The much-talked-about core inflation rate remained steady at 2.9%, beating the expected 2.8%, mainly due to a continued 4.1% increase in services prices.
These figures are unlikely to give the ECB any clarity on the direction of prices, and ECB President Christine Lagarde has already said more time is needed to gain certainty, so there will be no rush to ease policy further.
Commodity prices have been sluggish and energy inflation has fallen for much of the year, but the services sector has proven resilient, a phenomenon that has divided opinion among ECB policymakers.
Some believe that the development of the services sector will only follow other sectors with a lag, and that the economic recovery will also ease this and make it more competitive.
But some worry that labour shortages, rapid wage growth and weak service sector productivity measures could allow rapid price increases to take hold and push overall inflation above the target for a long period of time.
In a sign that labor market strains may continue, data on Tuesday showed the euro zone's unemployment rate plateaued at a record low of 6.4% in May. The rate is now more than 1% below its pre-pandemic low, while hiring is rising.

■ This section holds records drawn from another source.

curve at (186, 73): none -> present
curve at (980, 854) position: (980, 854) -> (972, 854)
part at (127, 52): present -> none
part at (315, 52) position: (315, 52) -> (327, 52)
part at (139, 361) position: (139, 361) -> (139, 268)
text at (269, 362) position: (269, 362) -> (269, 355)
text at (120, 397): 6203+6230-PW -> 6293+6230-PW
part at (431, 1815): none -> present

The ECB cut interest rates in early June in recognition of the sharp rise in deflation, but did not specify what further steps it might take, saying it was not yet convinced that inflation was moving towards its target.
Still, policymakers seem to agree that the next step will be a rate cut, and the only question is the timing. Many argue that July is too early for a cut, but September is arguable, especially if wage and price developments data support the ECB's forecasts.